Your objective
Leave out the pictures and copy every record exactly.

Task inputs

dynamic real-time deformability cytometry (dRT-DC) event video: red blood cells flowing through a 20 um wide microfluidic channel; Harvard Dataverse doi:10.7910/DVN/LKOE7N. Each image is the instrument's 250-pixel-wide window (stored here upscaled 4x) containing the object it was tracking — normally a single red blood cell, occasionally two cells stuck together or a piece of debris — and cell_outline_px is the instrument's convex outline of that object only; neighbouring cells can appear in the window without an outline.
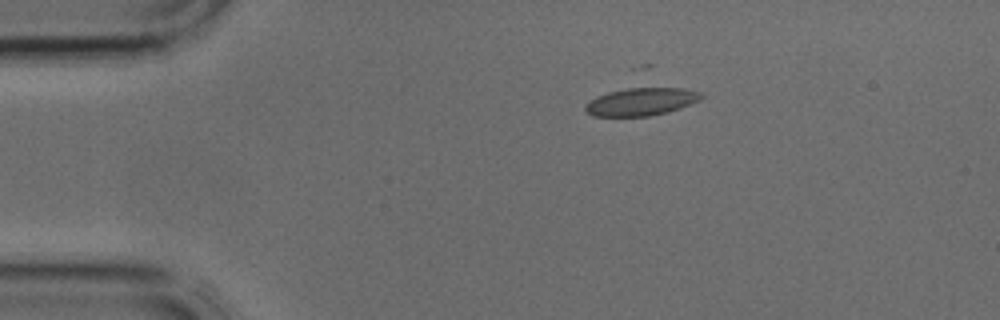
{"species": "common noctule bat (a hibernating species)", "species_latin": "Nyctalus noctula", "temperature_condition": "cold", "stored_images_in_passage": 2, "camera_frame_rate_fps": 3000, "um_per_image_px": 0.085, "animal": {"sex": "male", "body_mass_g": 17.9, "forearm_length_mm": 54.2}, "frame": {"image": 1, "passage_image": 1, "time_ms": 0.0, "image_size_px": [1000, 320], "cell_outline_px": [[704, 96], [700, 100], [680, 108], [668, 112], [648, 116], [592, 116], [584, 108], [584, 104], [596, 96], [608, 92], [644, 84], [648, 84], [684, 88], [700, 92]], "centroid_in_image_um": [54.53, 8.58], "position_along_channel_um": 30.5, "area_um2": 19.65}}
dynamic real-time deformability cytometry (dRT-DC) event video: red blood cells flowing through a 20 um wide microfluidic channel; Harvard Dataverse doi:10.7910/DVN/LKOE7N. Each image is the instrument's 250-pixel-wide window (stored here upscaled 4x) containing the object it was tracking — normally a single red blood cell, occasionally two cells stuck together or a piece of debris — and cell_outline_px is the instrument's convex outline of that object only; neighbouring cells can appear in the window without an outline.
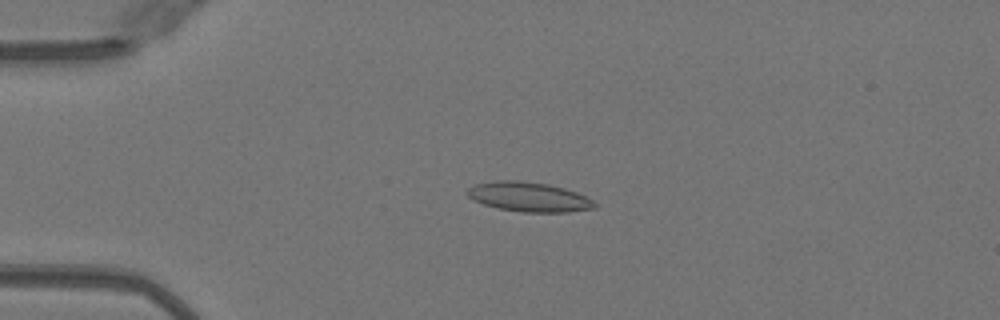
{"species": "Egyptian fruit bat (a non-hibernating species)", "species_latin": "Rousettus aegyptiacus", "temperature_condition": "warm", "stored_images_in_passage": 50, "camera_frame_rate_fps": 3000, "um_per_image_px": 0.085, "animal": {"sex": "female"}, "frame": {"image": 1, "passage_image": 12, "time_ms": 3.667, "image_size_px": [1000, 320], "cell_outline_px": [[596, 208], [568, 212], [520, 212], [496, 208], [472, 200], [468, 196], [468, 188], [476, 184], [496, 180], [516, 180], [548, 184], [564, 188], [576, 192], [592, 200], [596, 204]], "centroid_in_image_um": [44.94, 16.74], "position_along_channel_um": 40.1, "area_um2": 21.91}}
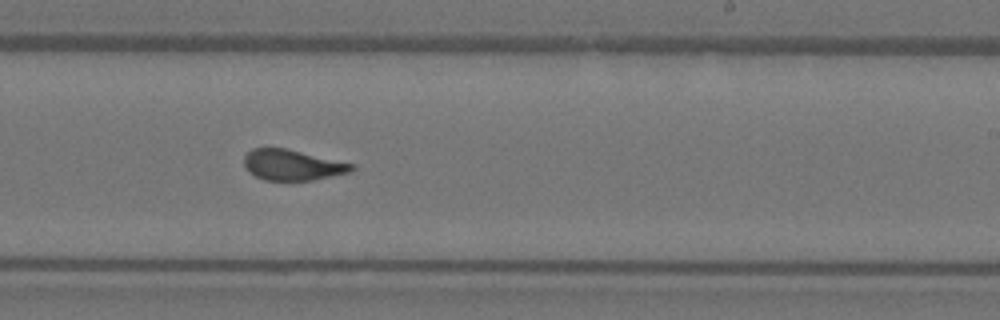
{"frame": {"image": 2, "passage_image": 31, "time_ms": 10.0, "image_size_px": [1000, 320], "cell_outline_px": [[356, 168], [352, 172], [312, 180], [264, 180], [248, 172], [244, 168], [244, 156], [252, 148], [284, 148], [356, 164]], "centroid_in_image_um": [24.87, 14.03], "position_along_channel_um": 264.1, "area_um2": 19.31}}
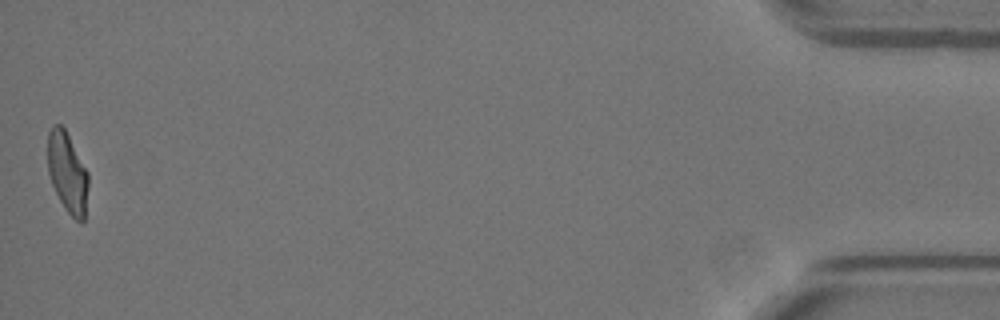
{"frame": {"image": 3, "passage_image": 50, "time_ms": 16.333, "image_size_px": [1000, 320], "cell_outline_px": [[88, 188], [84, 220], [80, 224], [64, 208], [52, 184], [48, 172], [48, 132], [52, 124], [60, 124], [64, 128], [88, 172]], "centroid_in_image_um": [5.73, 14.67], "position_along_channel_um": 429.5, "area_um2": 18.9}, "authors_computed_cell_mechanics": {"area_um2": 20.4612, "velocity_mm_per_s": 4.0501, "shape_relaxation_time_tau1_ms": 10.4669, "shape_relaxation_time_tau2_ms": 0.9247, "deformation_change_tau1": 0.2779, "deformation_change_tau2": 0.0868}}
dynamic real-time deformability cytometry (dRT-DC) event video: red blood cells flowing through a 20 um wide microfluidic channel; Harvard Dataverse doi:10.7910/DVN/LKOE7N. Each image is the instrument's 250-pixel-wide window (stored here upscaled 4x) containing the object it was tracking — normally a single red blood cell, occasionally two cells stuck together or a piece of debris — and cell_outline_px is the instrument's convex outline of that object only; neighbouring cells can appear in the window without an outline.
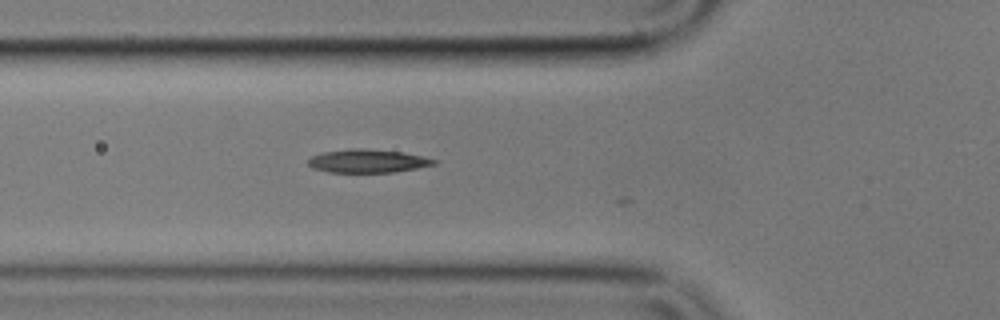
{"species": "common noctule bat (a hibernating species)", "species_latin": "Nyctalus noctula", "temperature_condition": "cold", "stored_images_in_passage": 4, "camera_frame_rate_fps": 3000, "um_per_image_px": 0.085, "animal": {"sex": "male", "body_mass_g": 17.9}, "frame": {"image": 1, "passage_image": 3, "time_ms": 0.667, "image_size_px": [1000, 320], "cell_outline_px": [[436, 164], [396, 172], [328, 172], [312, 168], [308, 164], [308, 160], [312, 156], [324, 152], [352, 148], [364, 148], [400, 152], [420, 156], [436, 160]], "centroid_in_image_um": [31.21, 13.69], "position_along_channel_um": 94.6, "area_um2": 16.88}}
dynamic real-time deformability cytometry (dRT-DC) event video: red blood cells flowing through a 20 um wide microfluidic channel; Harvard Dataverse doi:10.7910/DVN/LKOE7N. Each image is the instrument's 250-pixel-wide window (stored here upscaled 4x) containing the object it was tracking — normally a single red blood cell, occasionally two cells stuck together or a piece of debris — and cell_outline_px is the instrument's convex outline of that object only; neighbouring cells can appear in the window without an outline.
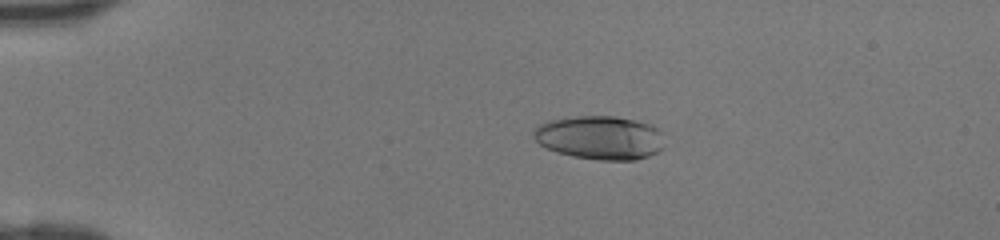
{"species": "human", "species_latin": "Homo sapiens", "temperature_condition": "room temperature", "stored_images_in_passage": 47, "camera_frame_rate_fps": 3000, "um_per_image_px": 0.085, "donor": {"sex": "female"}, "frame": {"image": 1, "passage_image": 11, "time_ms": 3.333, "image_size_px": [1000, 240], "cell_outline_px": [[664, 148], [648, 156], [636, 160], [596, 160], [572, 156], [556, 152], [544, 148], [532, 136], [532, 132], [540, 124], [548, 120], [580, 116], [616, 116], [652, 124], [660, 128], [664, 132]], "centroid_in_image_um": [51.03, 11.7], "position_along_channel_um": 34.0, "area_um2": 33.87}}
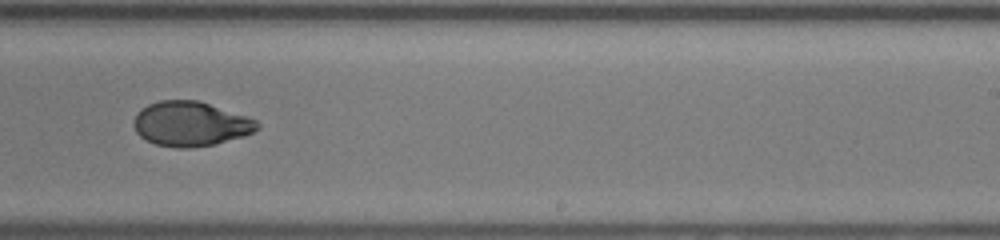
{"frame": {"image": 2, "passage_image": 31, "time_ms": 10.0, "image_size_px": [1000, 240], "cell_outline_px": [[260, 128], [244, 136], [216, 144], [188, 148], [176, 148], [156, 144], [140, 136], [136, 132], [132, 124], [132, 120], [136, 112], [140, 108], [148, 104], [160, 100], [196, 100], [248, 116], [256, 120], [260, 124]], "centroid_in_image_um": [16.18, 10.52], "position_along_channel_um": 272.8, "area_um2": 32.37}}
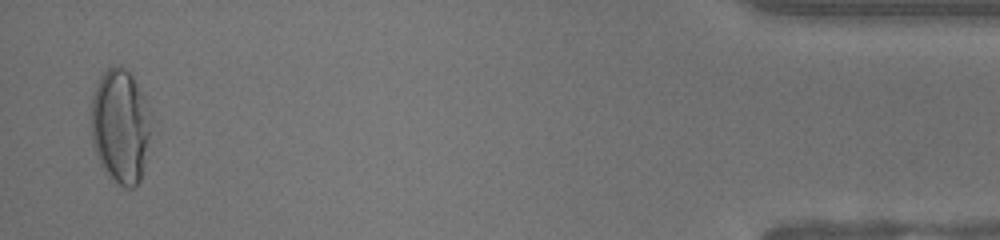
{"frame": {"image": 3, "passage_image": 46, "time_ms": 15.0, "image_size_px": [1000, 240], "cell_outline_px": [[148, 136], [144, 164], [140, 180], [132, 188], [124, 188], [100, 164], [92, 144], [92, 96], [96, 84], [100, 76], [112, 64], [120, 64], [132, 76], [144, 96], [148, 104]], "centroid_in_image_um": [10.2, 10.66], "position_along_channel_um": 425.0, "area_um2": 39.13}}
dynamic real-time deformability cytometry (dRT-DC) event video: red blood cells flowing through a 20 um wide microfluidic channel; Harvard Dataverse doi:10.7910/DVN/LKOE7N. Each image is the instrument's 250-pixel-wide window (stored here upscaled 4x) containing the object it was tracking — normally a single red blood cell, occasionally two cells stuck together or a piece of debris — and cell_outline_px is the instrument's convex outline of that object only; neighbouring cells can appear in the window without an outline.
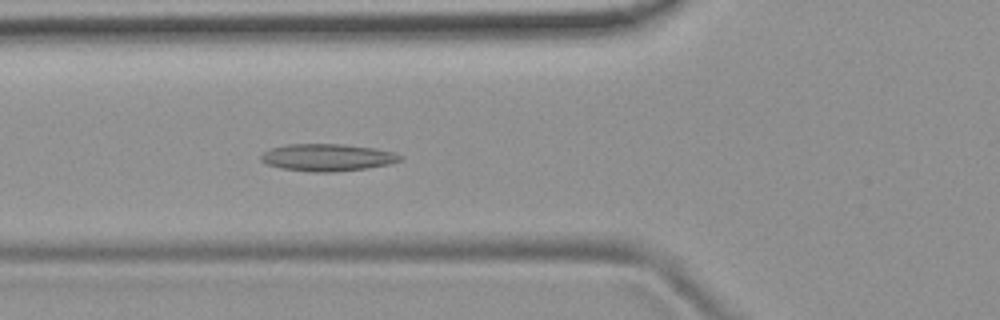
{"species": "common noctule bat (a hibernating species)", "species_latin": "Nyctalus noctula", "temperature_condition": "room temperature", "stored_images_in_passage": 50, "camera_frame_rate_fps": 3000, "um_per_image_px": 0.085, "animal": {"sex": "female", "body_mass_g": 19.9}, "frame": {"image": 1, "passage_image": 17, "time_ms": 5.333, "image_size_px": [1000, 320], "cell_outline_px": [[404, 160], [388, 164], [368, 168], [332, 172], [312, 172], [280, 168], [268, 164], [260, 160], [260, 156], [264, 152], [272, 148], [284, 144], [344, 144], [376, 148], [392, 152], [404, 156]], "centroid_in_image_um": [27.85, 13.38], "position_along_channel_um": 97.9, "area_um2": 22.2}}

Exercise output
dynamic real-time deformability cytometry (dRT-DC) event video: red blood cells flowing through a 20 um wide microfluidic channel; Harvard Dataverse doi:10.7910/DVN/LKOE7N. Each image is the instrument's 250-pixel-wide window (stored here upscaled 4x) containing the object it was tracking — normally a single red blood cell, occasionally two cells stuck together or a piece of debris — and cell_outline_px is the instrument's convex outline of that object only; neighbouring cells can appear in the window without an outline.
{"species": "common noctule bat (a hibernating species)", "species_latin": "Nyctalus noctula", "temperature_condition": "cold", "stored_images_in_passage": 2, "camera_frame_rate_fps": 3000, "um_per_image_px": 0.085, "animal": {"sex": "male", "body_mass_g": 17.9, "forearm_length_mm": 54.2}, "frame": {"image": 1, "passage_image": 1, "time_ms": 0.0, "image_size_px": [1000, 320], "cell_outline_px": [[704, 96], [700, 100], [680, 108], [668, 112], [648, 116], [592, 116], [584, 108], [584, 104], [596, 96], [608, 92], [644, 84], [648, 84], [684, 88], [700, 92]], "centroid_in_image_um": [54.53, 8.58], "position_along_channel_um": 30.5, "area_um2": 19.65}}
dynamic real-time deformability cytometry (dRT-DC) event video: red blood cells flowing through a 20 um wide microfluidic channel; Harvard Dataverse doi:10.7910/DVN/LKOE7N. Each image is the instrument's 250-pixel-wide window (stored here upscaled 4x) containing the object it was tracking — normally a single red blood cell, occasionally two cells stuck together or a piece of debris — and cell_outline_px is the instrument's convex outline of that object only; neighbouring cells can appear in the window without an outline.
{"species": "Egyptian fruit bat (a non-hibernating species)", "species_latin": "Rousettus aegyptiacus", "temperature_condition": "warm", "stored_images_in_passage": 50, "camera_frame_rate_fps": 3000, "um_per_image_px": 0.085, "animal": {"sex": "female"}, "frame": {"image": 1, "passage_image": 12, "time_ms": 3.667, "image_size_px": [1000, 320], "cell_outline_px": [[596, 208], [568, 212], [520, 212], [496, 208], [472, 200], [468, 196], [468, 188], [476, 184], [496, 180], [516, 180], [548, 184], [564, 188], [576, 192], [592, 200], [596, 204]], "centroid_in_image_um": [44.94, 16.74], "position_along_channel_um": 40.1, "area_um2": 21.91}}
{"frame": {"image": 2, "passage_image": 31, "time_ms": 10.0, "image_size_px": [1000, 320], "cell_outline_px": [[356, 168], [352, 172], [312, 180], [264, 180], [248, 172], [244, 168], [244, 156], [252, 148], [284, 148], [356, 164]], "centroid_in_image_um": [24.87, 14.03], "position_along_channel_um": 264.1, "area_um2": 19.31}}
{"frame": {"image": 3, "passage_image": 50, "time_ms": 16.333, "image_size_px": [1000, 320], "cell_outline_px": [[88, 188], [84, 220], [80, 224], [64, 208], [52, 184], [48, 172], [48, 132], [52, 124], [60, 124], [64, 128], [88, 172]], "centroid_in_image_um": [5.73, 14.67], "position_along_channel_um": 429.5, "area_um2": 18.9}, "authors_computed_cell_mechanics": {"area_um2": 20.4612, "velocity_mm_per_s": 4.0501, "shape_relaxation_time_tau1_ms": 10.4669, "shape_relaxation_time_tau2_ms": 0.9247, "deformation_change_tau1": 0.2779, "deformation_change_tau2": 0.0868}}
dynamic real-time deformability cytometry (dRT-DC) event video: red blood cells flowing through a 20 um wide microfluidic channel; Harvard Dataverse doi:10.7910/DVN/LKOE7N. Each image is the instrument's 250-pixel-wide window (stored here upscaled 4x) containing the object it was tracking — normally a single red blood cell, occasionally two cells stuck together or a piece of debris — and cell_outline_px is the instrument's convex outline of that object only; neighbouring cells can appear in the window without an outline.
{"species": "common noctule bat (a hibernating species)", "species_latin": "Nyctalus noctula", "temperature_condition": "cold", "stored_images_in_passage": 4, "camera_frame_rate_fps": 3000, "um_per_image_px": 0.085, "animal": {"sex": "male", "body_mass_g": 17.9}, "frame": {"image": 1, "passage_image": 3, "time_ms": 0.667, "image_size_px": [1000, 320], "cell_outline_px": [[436, 164], [396, 172], [328, 172], [312, 168], [308, 164], [308, 160], [312, 156], [324, 152], [352, 148], [364, 148], [400, 152], [420, 156], [436, 160]], "centroid_in_image_um": [31.21, 13.69], "position_along_channel_um": 94.6, "area_um2": 16.88}}
dynamic real-time deformability cytometry (dRT-DC) event video: red blood cells flowing through a 20 um wide microfluidic channel; Harvard Dataverse doi:10.7910/DVN/LKOE7N. Each image is the instrument's 250-pixel-wide window (stored here upscaled 4x) containing the object it was tracking — normally a single red blood cell, occasionally two cells stuck together or a piece of debris — and cell_outline_px is the instrument's convex outline of that object only; neighbouring cells can appear in the window without an outline.
{"species": "human", "species_latin": "Homo sapiens", "temperature_condition": "room temperature", "stored_images_in_passage": 47, "camera_frame_rate_fps": 3000, "um_per_image_px": 0.085, "donor": {"sex": "female"}, "frame": {"image": 1, "passage_image": 11, "time_ms": 3.333, "image_size_px": [1000, 240], "cell_outline_px": [[664, 148], [648, 156], [636, 160], [596, 160], [572, 156], [556, 152], [544, 148], [532, 136], [532, 132], [540, 124], [548, 120], [580, 116], [616, 116], [652, 124], [660, 128], [664, 132]], "centroid_in_image_um": [51.03, 11.7], "position_along_channel_um": 34.0, "area_um2": 33.87}}
{"frame": {"image": 2, "passage_image": 31, "time_ms": 10.0, "image_size_px": [1000, 240], "cell_outline_px": [[260, 128], [244, 136], [216, 144], [188, 148], [176, 148], [156, 144], [140, 136], [136, 132], [132, 124], [132, 120], [136, 112], [140, 108], [148, 104], [160, 100], [196, 100], [248, 116], [256, 120], [260, 124]], "centroid_in_image_um": [16.18, 10.52], "position_along_channel_um": 272.8, "area_um2": 32.37}}
{"frame": {"image": 3, "passage_image": 46, "time_ms": 15.0, "image_size_px": [1000, 240], "cell_outline_px": [[148, 136], [144, 164], [140, 180], [132, 188], [124, 188], [100, 164], [92, 144], [92, 96], [96, 84], [100, 76], [112, 64], [120, 64], [132, 76], [144, 96], [148, 104]], "centroid_in_image_um": [10.2, 10.66], "position_along_channel_um": 425.0, "area_um2": 39.13}}
dynamic real-time deformability cytometry (dRT-DC) event video: red blood cells flowing through a 20 um wide microfluidic channel; Harvard Dataverse doi:10.7910/DVN/LKOE7N. Each image is the instrument's 250-pixel-wide window (stored here upscaled 4x) containing the object it was tracking — normally a single red blood cell, occasionally two cells stuck together or a piece of debris — and cell_outline_px is the instrument's convex outline of that object only; neighbouring cells can appear in the window without an outline.
{"species": "common noctule bat (a hibernating species)", "species_latin": "Nyctalus noctula", "temperature_condition": "room temperature", "stored_images_in_passage": 50, "camera_frame_rate_fps": 3000, "um_per_image_px": 0.085, "animal": {"sex": "female", "body_mass_g": 19.9}, "frame": {"image": 1, "passage_image": 17, "time_ms": 5.333, "image_size_px": [1000, 320], "cell_outline_px": [[404, 160], [388, 164], [368, 168], [332, 172], [312, 172], [280, 168], [268, 164], [260, 160], [260, 156], [264, 152], [272, 148], [284, 144], [344, 144], [376, 148], [392, 152], [404, 156]], "centroid_in_image_um": [27.85, 13.38], "position_along_channel_um": 97.9, "area_um2": 22.2}}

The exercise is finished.